What Muslims Believe
Recently, I took a cab from The Moody Church to downtown Chicago and immediately began a conversation with the driver. He was from Damascus, Syria; he intends to return to the Middle East permanently next year. When I found out he was a Muslim, I asked whether he knew the Qur’an by memory. “Yes,” he said as he picked up his copy from off the dashboard, “I read it every spare moment.”
Then he picked it up a second time. “I forgot to kiss it,” he said as he put the book firmly to his lips. “Do you always kiss it?” I asked. “Every time I pick it up and put it down,” he assured me. When I spoke of Christ, he felt comfortable with my faith. “Of course, Christ was a great prophet,” he told me, “but there is none greater than Muhammad.”
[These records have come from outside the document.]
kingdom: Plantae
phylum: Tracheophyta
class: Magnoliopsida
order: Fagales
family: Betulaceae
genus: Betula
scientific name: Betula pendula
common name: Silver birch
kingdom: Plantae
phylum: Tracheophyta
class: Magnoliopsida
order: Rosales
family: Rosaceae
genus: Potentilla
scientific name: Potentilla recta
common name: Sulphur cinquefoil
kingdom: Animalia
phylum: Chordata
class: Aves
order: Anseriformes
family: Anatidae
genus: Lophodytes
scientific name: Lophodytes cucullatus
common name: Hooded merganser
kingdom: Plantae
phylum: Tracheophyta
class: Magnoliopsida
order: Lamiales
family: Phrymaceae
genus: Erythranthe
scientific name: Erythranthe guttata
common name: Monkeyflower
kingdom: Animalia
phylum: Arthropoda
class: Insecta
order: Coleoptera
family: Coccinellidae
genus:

He said he planned to return to Damascus because of the friendship and comradery that exists among the Muslims. “Regardless of what your need is, there is someone who will help you.” He contrasted this with the United States where everyone was so preoccupied with his or her own selfish pursuits that they do not have time to reach out and help.
With that, I had arrived at my destination. I gave him a book I had in my briefcase and we parted. What a challenge he left with me! He was a man of one book; his faith was misplaced, but his commitment was a rebuke to any Christian.
Muslims, like Christians, believe that God has revealed Himself in a special book. Both religions also believe in a special prophet and that all men will be made accountable to God. But there the similarity ends, for each religion has a different understanding of these doctrines.
The Muslims regard the Qur’an, a book somewhat smaller than the New Testament, as authoritative. Like the Bible, it contains stories, poetry, exhortations, and moral principles. The first words that an infant hears are a recitation from the Qur’an and most probably such will be the last words he will hear just before he dies. The book is highly revered and memorized. It governs the devout Muslim’s life. He believes that it always existed in the mind of God in Arabic, and when the Qur’an is translated, it loses its special character as the Word of God.
Muslim theologians insist that the Qur’an was delivered to Muhammad by the angel Gabriel. Muhammad received these revelations over a period of time when he was in an altered state of consciousness. The task of shaping these revelations fell to his scribe, who compared the various copies in existence until he had a text the faithful could agree on. The Qur’an controls every aspect of a Muslim’s life, whether it be law, science, politics, or religion. He desires to make it a part of his very being.
For us to read the Qur’an is a very trying experience because it appears to be a jumbled account of some biblical stories mixed with rambling discourses about morality, the deeds of Muhammad, and laws. But for the Muslims, it is revered as the word of God.
What does the Qur’an teach about God? God is a unity; He is exalted and has the name Allah. His chief attribute is power. Thus Islam affirms the sovereignty of God. Everything that happens does so because Allah wills it. Although this sounds like Calvinism, it differs in that many Muslims are fatalists who believe that God is the author of evil. This also encourages them to condone evil in their own life. Yet, for others, this belief in God’s sovereignty has given them stability and power. It has set them at ease regarding the ultimate triumph of the Muslim cause.
The God of the Qur’an has many of the same attributes as the Christian God, for He is omnipresent, omniscient, and omnipotent. Allah is also considered to be eternal, holy, unchangeable; the Judge.
Muslims also believe in angels and demons. And they believe that along with man, history and nature all move toward the final end which is known as the Judgment. At that time, the good will be rewarded and the evil punished with everlasting fire.
Muslims put Christians to shame by their complete devotion toward Allah. At the hour of prayer, thousands bow toward the holy city in recognition of their commitment to Allah and His will. The authors of the book entitled Islam—A Survey of the Muslim Faith speak of the priority that prayer has in the life of a devout Muslim, “through submission man has shared in the vitality of God, and power for living has been released on earth.”
With such commitment to God, we might be tempted to ask whether, in fact, Muslims might actually be worshipping the true and living God. Though He is called Allah, might He not be the God and Father of our Lord Jesus Christ? But unfortunately, this cannot be the case. Christ emphatically stated that it is not possible to honor the Father unless one honors the Son. To neglect Christ, and yet claim to worship the true God, is impossible. Regardless of their devotion, the Muslims need to know about Christ and believe on Him as the Savior of the world.
I wish my Muslim friend would “kiss the Son” rather than the Qur’an. Christ is the only Savior qualified to bring us to God. That’s a message we have to give to the 900,000,000 Muslims that share our planet. Will we have a part in getting this message across?